What you are asked to do>
Where the line containing "Paket Menarik" appears in the entries below, start there and print only that line and every line after it, exactly, through the end, excluding pictures.

Supplied entries>
┄┄┄┄┄┄┄┄┄┄┄┄┄┄┄┄┄┄┄┄

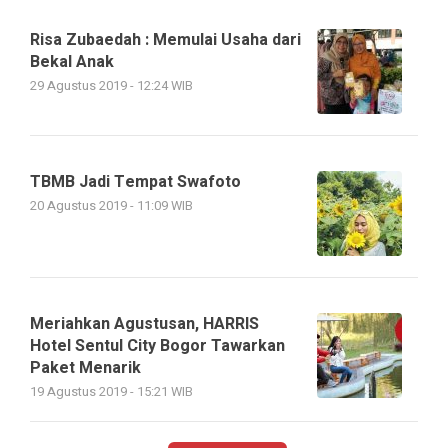
Risa Zubaedah : Memulai Usaha dari
Bekal Anak
29 Agustus 2019 - 12:24 WIB
TBMB Jadi Tempat Swafoto
20 Agustus 2019 - 11:09 WIB
Meriahkan Agustusan, HARRIS
Hotel Sentul City Bogor Tawarkan
Paket Menarik
19 Agustus 2019 - 15:21 WIB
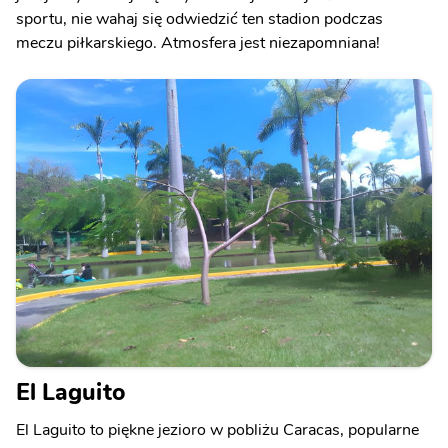
sportu, nie wahaj się odwiedzić ten stadion podczas
meczu piłkarskiego. Atmosfera jest niezapomniana!
El Laguito
El Laguito to piękne jezioro w pobliżu Caracas, popularne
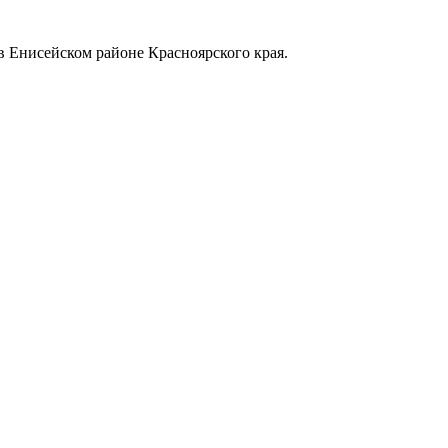
в Енисейском районе Красноярского края.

┄┄┄┄┄┄┄┄┄┄┄┄┄┄┄┄┄┄┄┄

Exercise response>
Paket Menarik
19 Agustus 2019 - 15:21 WIB
sportu, nie wahaj się odwiedzić ten stadion podczas
meczu piłkarskiego. Atmosfera jest niezapomniana!
El Laguito
El Laguito to piękne jezioro w pobliżu Caracas, popularne
в Енисейском районе Красноярского края.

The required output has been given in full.